Microsoft security "process" trumps Open Source "many eyes"

Matt Asay, an open source CNET blogger and expert I follow very regularly, posted his views about Microsoft's claims of better security over open source products. Microsoft wrote an online white paper back in October touting the benefits of Microsoft's process for creating secure products versus the open source Linux operating system.

The Viewpoint paper by Microsoft is basically positioning to try to say the Microsoft Security Development Lifecycle process is showing benefits of more secure Microsoft products. I'm sure it has, and I would certainly hope so. But where the Microsoft train jumps the rails is trying to use data sited in this paper to claim the advantages Microsoft's processes have over open source development.

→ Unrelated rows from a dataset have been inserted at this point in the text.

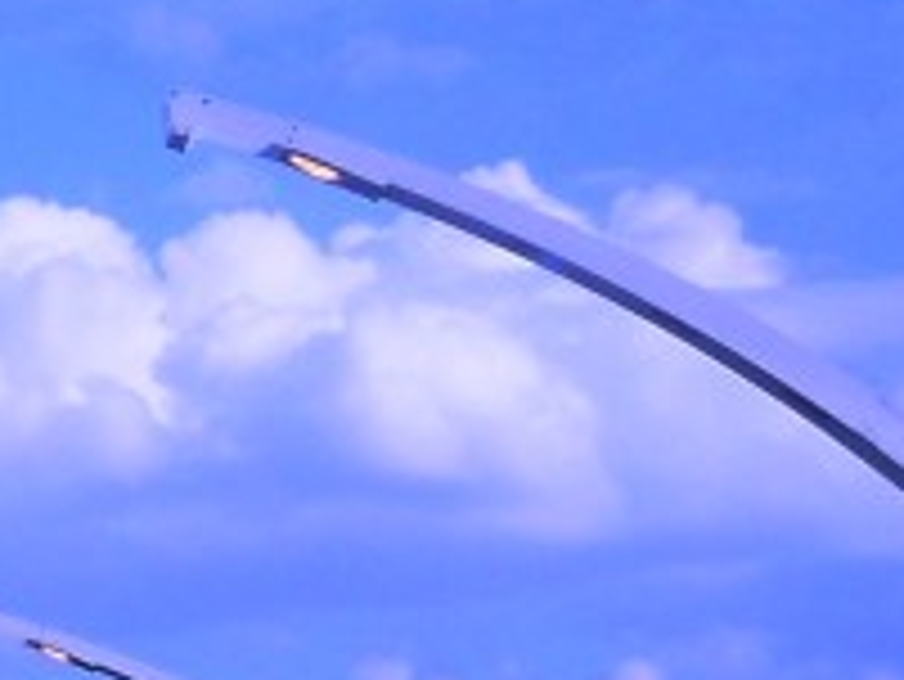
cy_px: 581
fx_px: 5461
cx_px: -877
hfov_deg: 8.9
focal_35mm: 209
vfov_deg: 7.1
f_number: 5.5
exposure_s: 1/640
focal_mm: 6.72
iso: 80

Let me be the first to say that open source isn't perfect. Unix was once called the "kitchen sink" of operating systems and the open source nature of Linux has resulted in much of the same today. But from a security perspective, I believe open source has proven to be a very effective way to create secure software. First, open source software users readily report bugs, problems and improvements, especially when it comes to security. My personal experiences with open source development are that security issues are most often the first to be reported. If security problems aren't fixed pronto, the open source project will be labeled as lame by users, who will move on to the next option. Also, the openness of vulnerability disclosure means software authors are incented to fix security problems fast. If they don't respond quickly, they risk others forking the project and taking over from authors who won't keep up with the market of open source users.

But it's not realistic to expect a big software manufacture like Microsoft to behave like open source projects. A large company like that must rely on process to address big problems like the security of Microsoft products. And, the value of outsiders finding and reporting security issues in Microsoft products is invaluable. No matter how good the process, Microsoft can't conceive all of the ways customers will use and break products. Also, any company will have a common mindset about security, sort of like "group think", that needs to be challenged by how others outside Microsoft think about the problem.

It's much too early for Microsoft to claim "victory" over past security problems, and taunting Linux users won't change the realities of security issues. The Viewpoint article by Pat Edmonds has largely fallen on deaf ears. Vista has yet to really prove the benefits of Microsoft's security and development processes but that will come with time and as we see vulnerabilities, or lack of them, unfold in Microsoft products.

Regardless which side of the Microsoft vs. Linux argument you tend to fall on, I would strongly recommend taking a look at Matt's blog post.